Compare the results in these 4 situations and comment. What should happen after a sufficiently long time (you can check this by increasing the number of generations considered)? What is the impact of population size? Of the initial number of mutants?
- Now we will include the effect of natural selection, assuming that the mutants have a relative fitness advantage s compared to the wild-type individuals (if s<0, then the mutant has a selective disadvantage). What do you need to change in your code to include selection? Write a new version of the code from question 3, allowing you to simulate 100 realizations of the Wright-Fisher process and to plot the fraction of mutants in the population versus the number of generations in these different realizations on the same plot. Run your simulation in the following conditions:
- 1000 individuals starting with 1 mutant with s=0.1 for 150 generations;
- 1000 individuals starting with 500 neutral mutants with s=0.1 for 150 generations;
- 1000 individuals starting with 500 neutral mutants with s=0.0001 for 150 generations.
Compare the results in these 3 situations and comment. What is the impact of the initial number of mutants? Of the value of s? What should s be compared to in order to predict whether the system will behave as in the 2nd case studied in this question or as in the 3rd one?
Exercise 3 - Drift, selection and mutation
In this exercise, we will start from our simulation of the Wright-Fisher process, but we will include mutations, and consider the case where more than two types can exist in the population at a given time. To include the case where more than two types can exist in the population at a given time, we will replace the binomial sampling in the Wright-Fisher process by multinomial sampling, which allows to sample the number of individuals of each strain at generation n+1 starting from the number of individuals of each strain (type) at generation n. For this, the function rmultinom can be used. The probability of sampling an individual from a given strain to form generation n+1 is proportional to the fraction of this strain in generation n times the fitness of this strain. To model mutations, we will consider that after a generation forms, each individual has a probability mu to mutate to another type. To simplify the description, we will consider that there are n_strains different strains (types) and that for all k, strain k can mutate to strain k+1, but the last one (strain n_strains) does not mutate. We will start with only individuals of strain 1, and assume there are n_strains=5 different possible strains.
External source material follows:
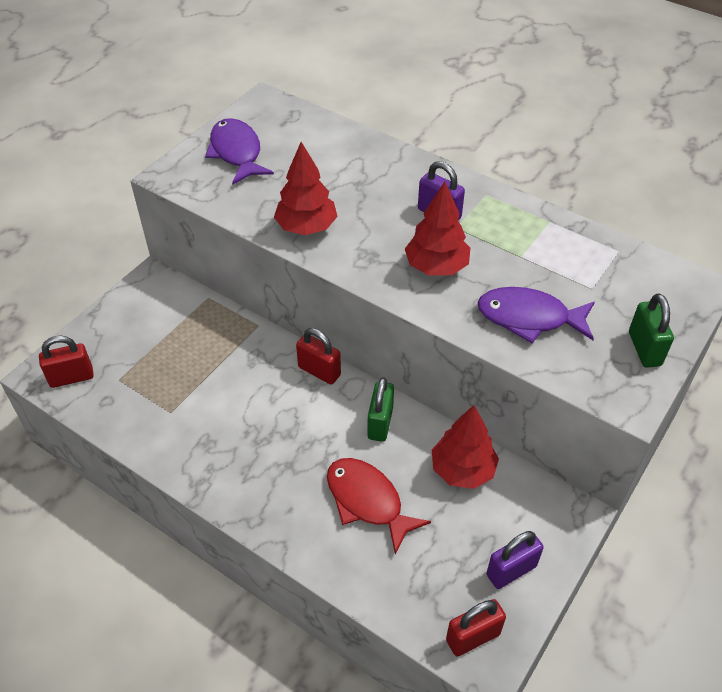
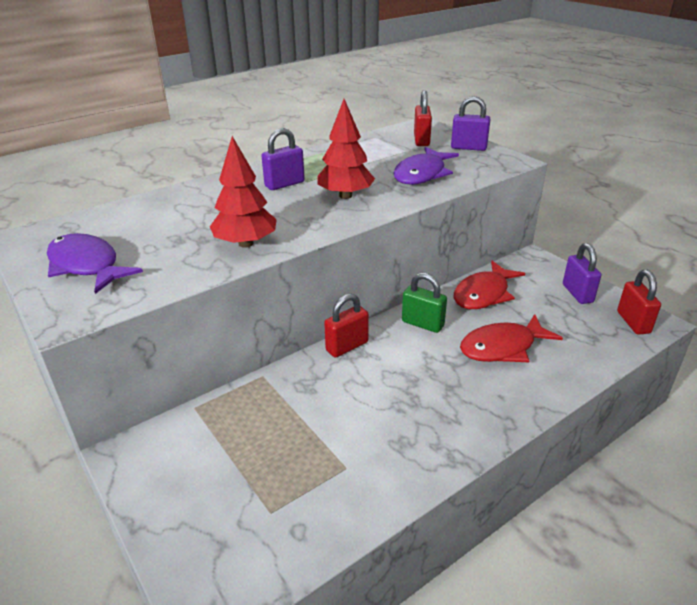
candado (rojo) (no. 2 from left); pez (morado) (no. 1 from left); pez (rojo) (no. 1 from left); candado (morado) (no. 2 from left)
What is the probability distribution of the number of mutants from type 1 to type 2 at a given generation?
This question has two different versions that you can choose from: 2a. Write a code to simulate the process described above. 2b. Study the code given below.
Consider the case where each strain is fitter than the previous one, specifically with fitnesses 1, 1.1, 1.2, 1.3, 1.4. Using a population size of 1000 individuals and a mutation probability mu=0.00001, simulate the evolution of the population for n_gen=6000 generations. Plot the fraction of each strain in the population. Comment on the results. How many strains usually exist in the population in this case? What condition on mu should hold for the population to have such an evolution?
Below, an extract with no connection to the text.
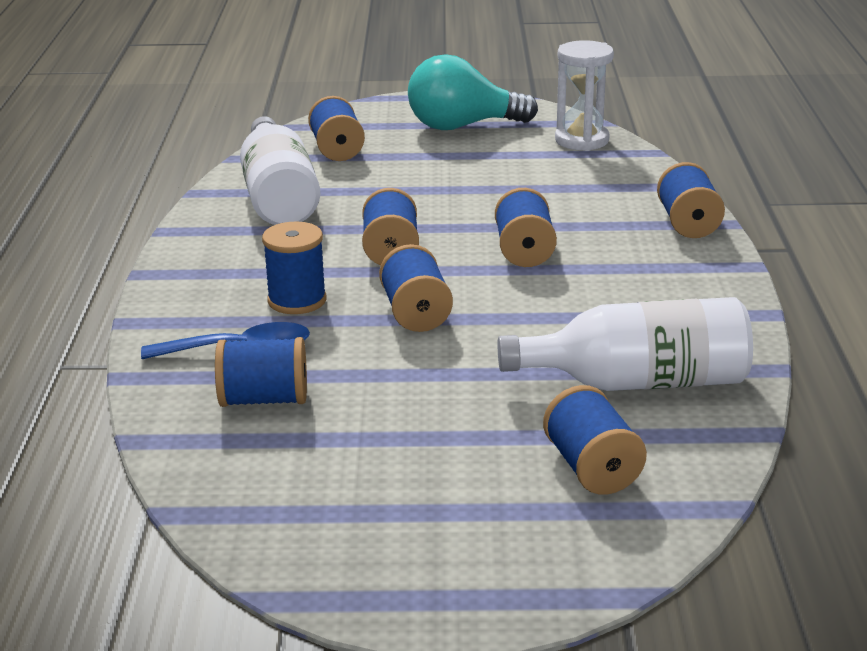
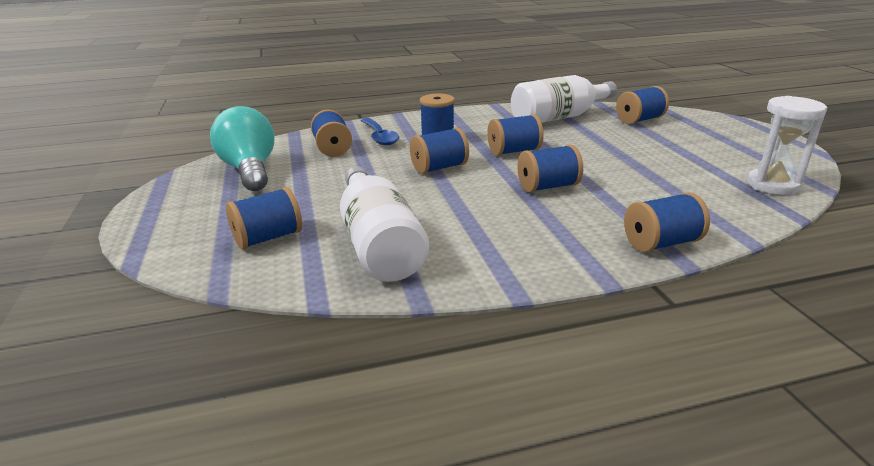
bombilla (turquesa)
Same question but using a mutation probability mu=0.001, and n_gen=300 generations.
Now consider that the fitnesses of the successive strains are 1, 1.1, 1, 1.3, 1.4. What is special in the step going from the second to the third strain? Simulate the process for a mutation probability mu=0.0005, and n_gen=5000 generations. Comment, giving special attention to the third strain. How does the fourth strain emerge? What would happen if mu was much smaller?